Parameter eps of DBSCAN, python

Question

I have a set of points . Their geometry (SRID: 4326) is stored in a Database. I have been given a code that aims to cluster this points with DBSCAN. The parameters have been set as follow: eps=1000, min_points=1.

I obtain clusters that are less distant than 1000 meters. I believed that two points less distant than 1000 meters would belong to the same cluster. Is epsilon really in meters?

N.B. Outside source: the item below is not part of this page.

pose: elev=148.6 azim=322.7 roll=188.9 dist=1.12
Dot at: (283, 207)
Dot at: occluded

The code is the following:

    self.algorithm='DBSCAN'
    X=self.data[:,[2,3]]
    if self.debug==True:
        print 'Nbr of Points: %d'% len(X)
    # print X.shape
    # print dist_matrix.shape
    D = distance.squareform(distance.pdist(X,'euclidean'))
    # print dist_matrix
    # S = 1 - (D / np.max(D))
    db = DBSCAN(eps, min_samples).fit(D)
    self.core_samples = db.core_sample_indices_
    self.labels = db.labels

the aim is not to find another way to run it but really to understand the value of eps. What it represents in term of distance. Min_sample is set to one because I accept to have clusters with a size of 1 sample indeed.

Answer 1

This depends on your implementation .

Your distance function could return anything; including meters, millimeters, yards, km, miles, degrees... but you did not share what function you use for computing distance! If I'm not mistaken, SRID: 4326 does not imply anything on distance computations.

The "haversine" used by sklearn seems to use degrees , not meters.

Either way, min_points=1 is nonsensical. The query point is included, so every point itself is a cluster. With min_points <= 2 , the result of DBSCAN will be a single-linkage clustering. To get a density based clustering, you need to choose a higher value to get real density.

You may want to use ELKI 's DBSCAN. According to their Java sources, their distance function uses meters, but also their R*-tree index allows accelerated range queries with this distance, which will yield a substantial speed-up ( O(n log n) instead of O(n^2) ).